Within this project, however, these young mothers are neither victims nor are they powerless. With Manos Libres they create poignant scripts based on their real life experiences and share them with other youth over the airwaves. Radio is a powerful tool in Villa El Salvador where very few households own televisions. Together with specialist in theatre, psychology and health, these young mothers create stories that offer serious and accessible messages about sexual health, domestic violence and healthy childcare. These ‘radio-dramas’ also provide practical advice to young girls about continuing their education, make safe sexual choices and believing in themselves and their futures.
These scripts are acted out by a group of budding teenage actors involved in Manos Libres educational programming. The recordings are then passed on to young radio producers from Villa El Salvador who present them in a popular weekly radio program. The program, heard throughout Villa El Salvador and in other districts of Lima, combines the young mothers’ work with phone-in interviews with a variety of specialists including nurses, doctors, psychologists and counsellors. Great music completes the unique program created entirely by young people from Villa El Salvador and listened to by thousands of their peers.

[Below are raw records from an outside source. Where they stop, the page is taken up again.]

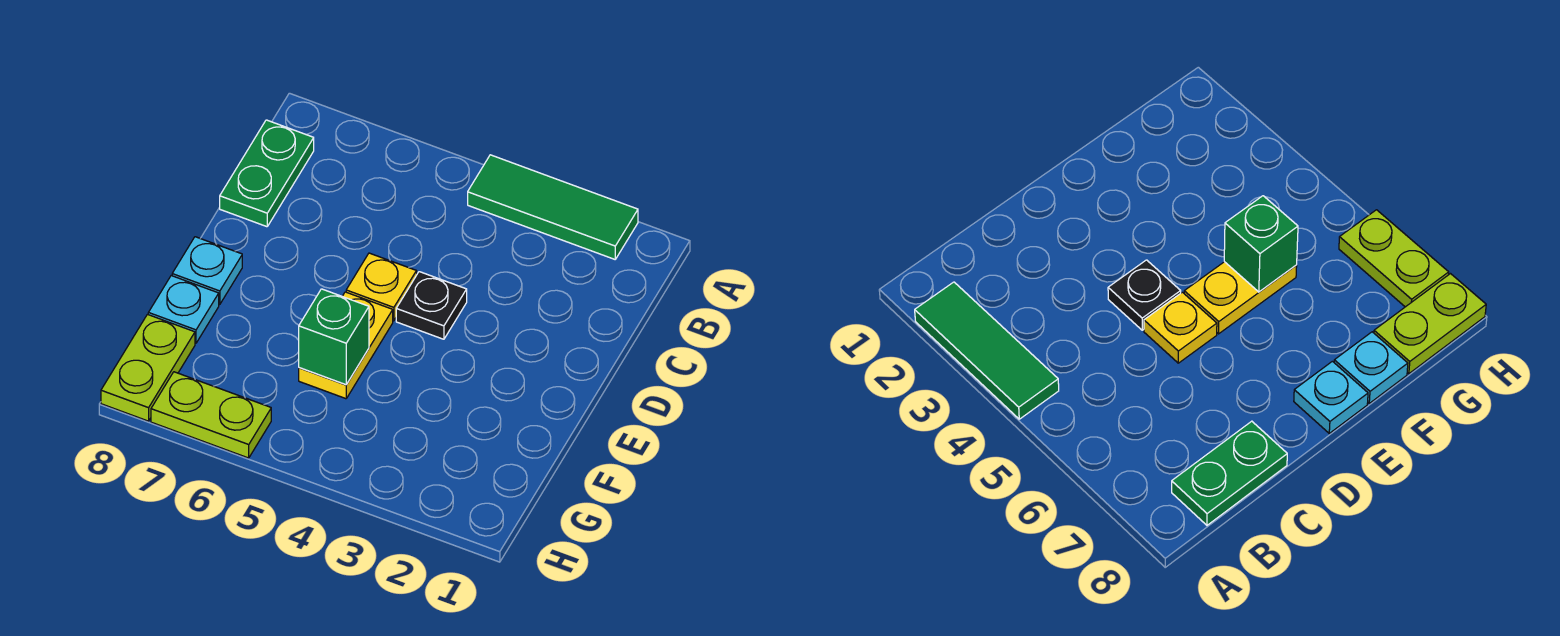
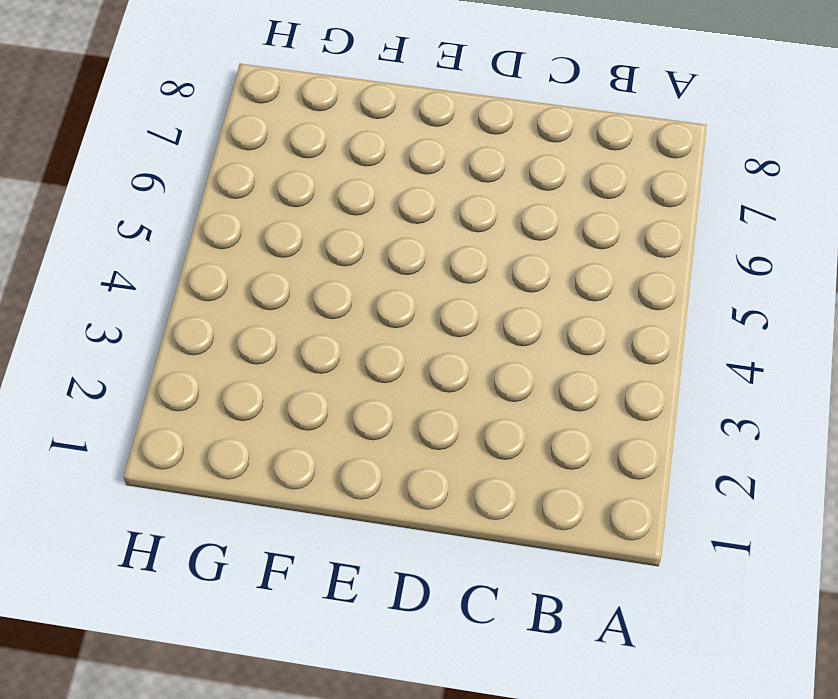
none -> green tile A2:A4 level 1
none -> green plate B8:C8 level 1

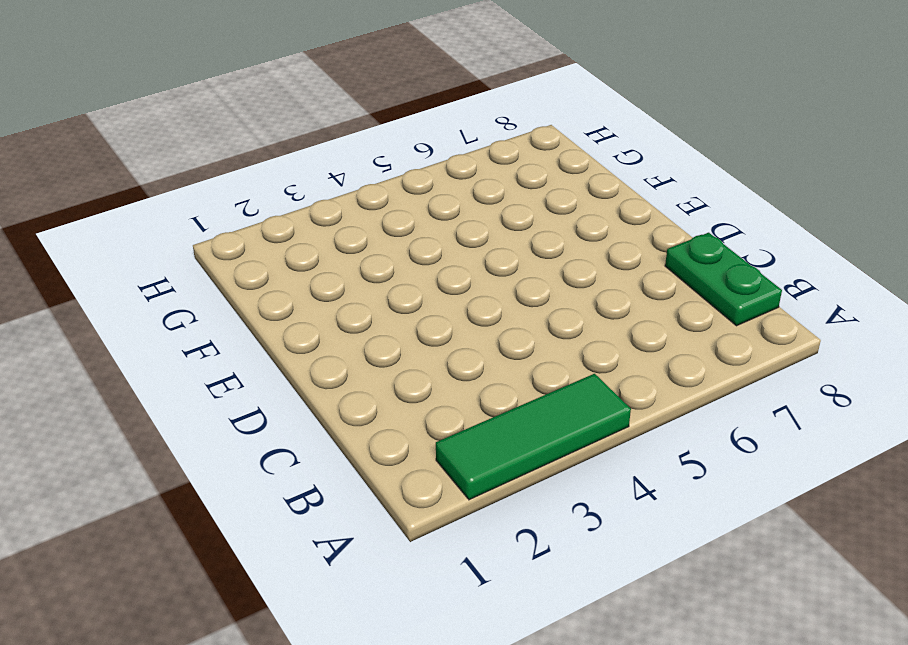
none -> black plate D4 level 1
none -> yellow plate D5 level 1

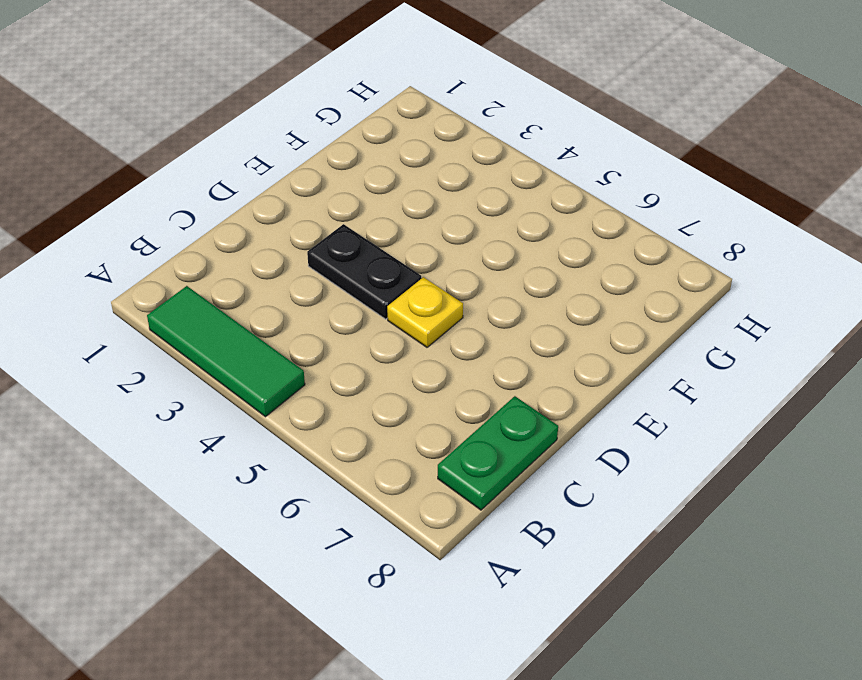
black plate D3:D4 level 1 -> black plate D4 level 1
none -> yellow plate E5:F5 level 1
none -> cyan plate E8 level 1

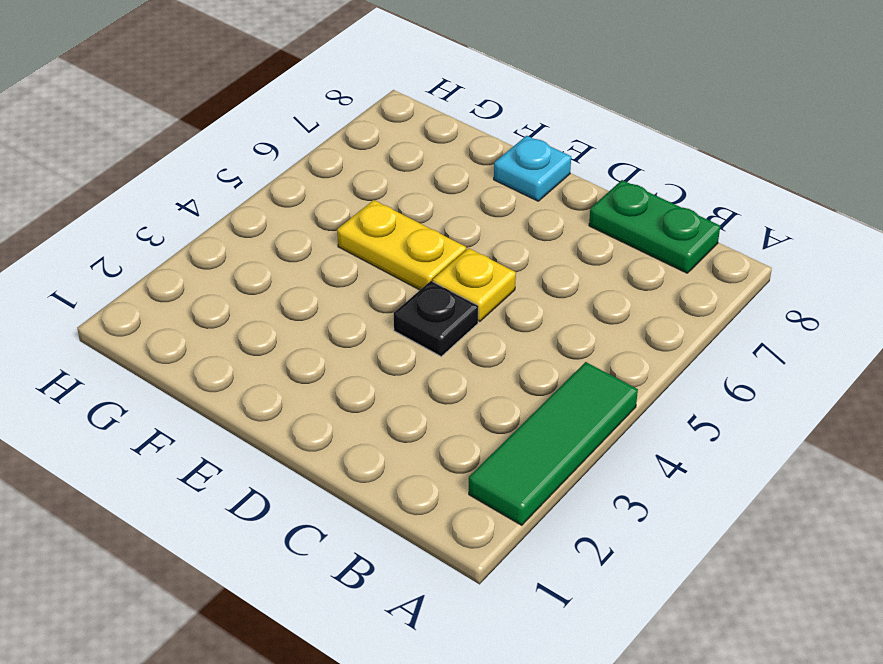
none -> cyan plate F8 level 1
none -> lime plate G8:H8 level 1

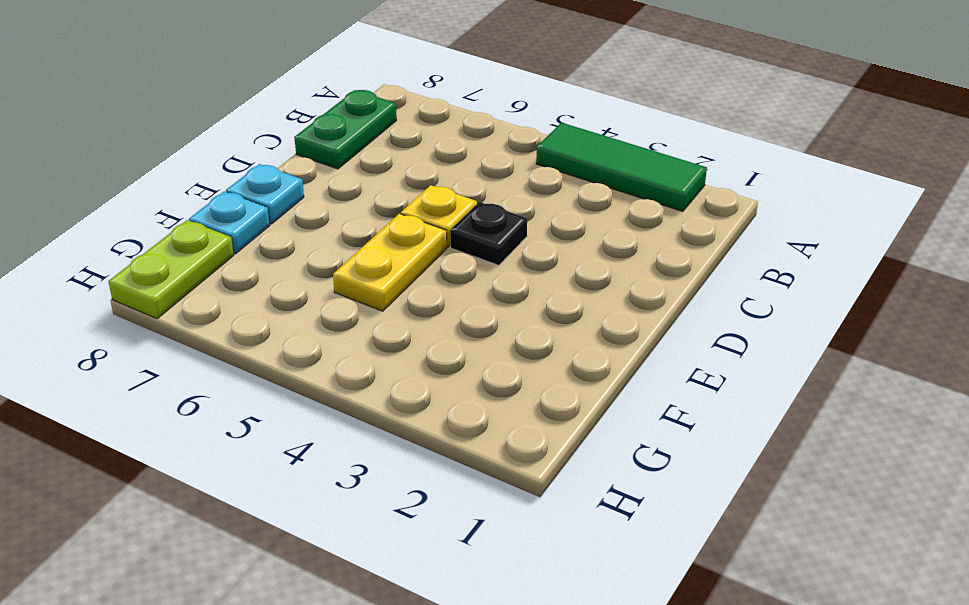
none -> lime plate H6:H7 level 1
none -> green brick F5 level 2

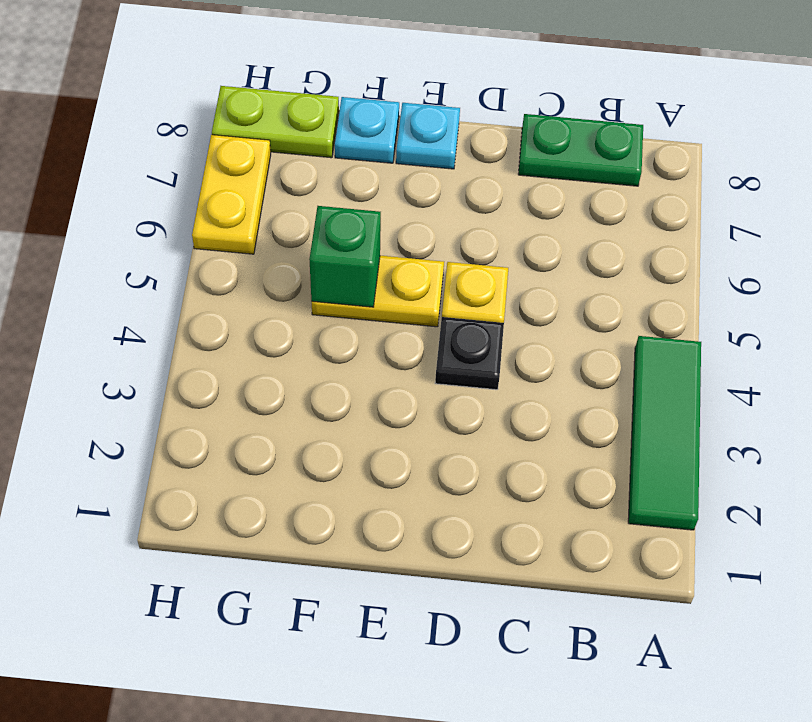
yellow plate H6:H7 level 1 -> lime plate H6:H7 level 1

Manos Libres is a small Peruvian NGO that works primarily with women, youth and children in the urban shanty communities that surround Lima, Peru’s capital city. Using creative, empowering methodology and involving young people in the design and delivery of project, Manos Libres addresses the critical health and wellbeing issue that these communities face, including: HIV/AIDS and STDs, teenage pregnancy, malnutrition, domestic violence and drug and alcohol abuse.
Villa El Salvador is a district in the southwest corner of Lima. Home to approximately 388,500 people, the district grew rapidly in the 1970s through 1990s as migrants flocked to Lima to escape political violence and poverty in the interior of Peru. The district has a strong history of participatory organization and has won awards for its efforts to provide basic services to its inhabitants. Nonetheless, the majority of residents live in poverty. Unemployment is high, educational outcomes are low and family violence is a serious problem.